That same period also feels like the birth of the modern era. There were long-distance telephone calls, cinemas, Model T Fords, cubism, general relativity and quantum theory. Aviation milestones were coming thick and fast since the first powered flight only a decade earlier.
The Irish Whiskey Collection at Dublin and Cork airports has selected five events from this period - one for each year from 1914 to 1918 - to commemorate in whiskey form:
- 1914: James Joyce's collection of short stories, Dubliners, was published.
- 1915: Hugh Lane, great patron of the arts in Ireland, died when the Lusitania was sunk.
- 1916: WB Yeats's poem of the same name was written.
- 1917: John McCormack recorded Keep the Home Fires Burning.

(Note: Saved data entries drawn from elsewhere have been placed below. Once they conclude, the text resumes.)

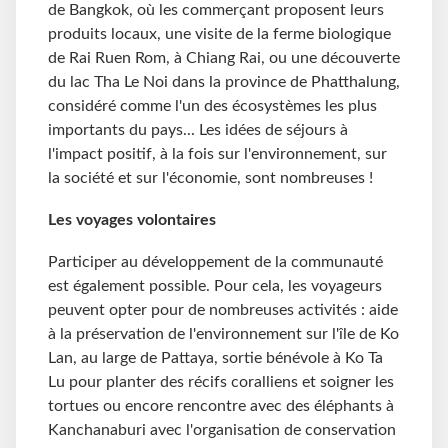
de Bangkok, où les commerçant proposent leurs
produits locaux, une visite de la ferme biologique
de Rai Ruen Rom, à Chiang Rai, ou une découverte
du lac Tha Le Noi dans la province de Phatthalung,
considéré comme l'un des écosystèmes les plus
importants du pays... Les idées de séjours à
l'impact positif, à la fois sur l'environnement, sur
la société et sur l'économie, sont nombreuses !
Les voyages volontaires
Participer au développement de la communauté
est également possible. Pour cela, les voyageurs
peuvent opter pour de nombreuses activités : aide
à la préservation de l'environnement sur l'île de Ko
Lan, au large de Pattaya, sortie bénévole à Ko Ta
Lu pour planter des récifs coralliens et soigner les
tortues ou encore rencontre avec des éléphants à
Kanchanaburi avec l'organisation de conservation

- 1918: Constance Markievicz was elected to Westminster. She refused to take her seat, choosing to join the first Dáil Éireann in Dublin instead, where she became the first female government minister.

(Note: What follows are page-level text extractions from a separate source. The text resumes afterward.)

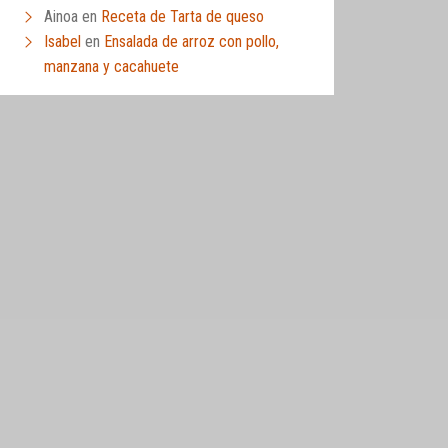
Ainoa
en
Receta de Tarta de queso
Isabel
en
Ensalada de arroz con pollo,
manzana y cacahuete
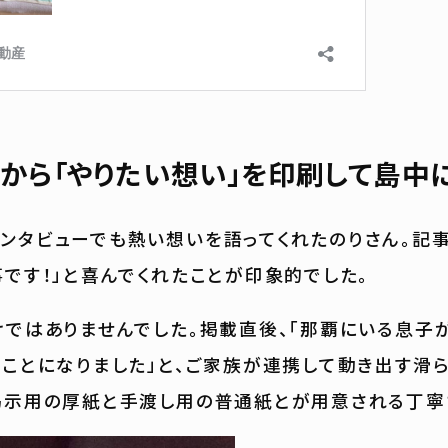
から「やりたい想い」を印刷して島中
ンタビューでも熱い想いを語ってくれたのりさん。記
事です！」と喜んでくれたことが印象的でした。
けではありませんでした。掲載直後、「那覇にいる息子
ることになりました」と、ご家族が連携して動き出す滑ら
掲示用の厚紙と手渡し用の普通紙とが用意される丁寧さ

Five casks of single malt, double-distilled in 1988 have been set aside in the Teeling Whiskey Company's warehouse. They were selected for their balance of spice, fruit and wood, according to Alex Chasko, TWC's whiskey wizard, who rates them as "some of the best casks we have in the warehouse".
Each year one of these ex-bourbon casks will be bottled at 46% for sale at The Loop in Irish airports. There will be 250 bottles of each. Collecting all five is an opportunity to track the maturation of some very old Irish malt from 25 to 29 years old. "There is still loads of life left in these casks with a very exciting flavour profile", says Alex.
The 2014 Centenary whiskey was released in March. A 70cl bottle goes for €395 (or €295 Duty Free). That sounds expensive but Teeling's recent 26 year old Gold Reserve will set you back €450. I wouldn't often say this, but I've tasted the Gold Reserve and it's worth it. It is a "wow" whiskey. I haven't had the opportunity to try the Centenary yet but Alex tells me people have the same reaction to that.
Official tasting notes:
Sweet full body nose with mango, tropical fruit, cracked pepper and apple notes to the fore.
Spice and ginger gives way to jam fruits and toasty well-balanced oak dryness.
The tropical fruit returns with lychee, strawberry and bubblegum in force.
The events of almost a hundred years ago - independence and Prohibition, in particular - were disastrous for the Irish whiskey industry and almost killed it off. A century later, with the industry in rude health, we can remember that time more fondly and offer a toast to some of the inspiring figures who helped shape a brand new nation.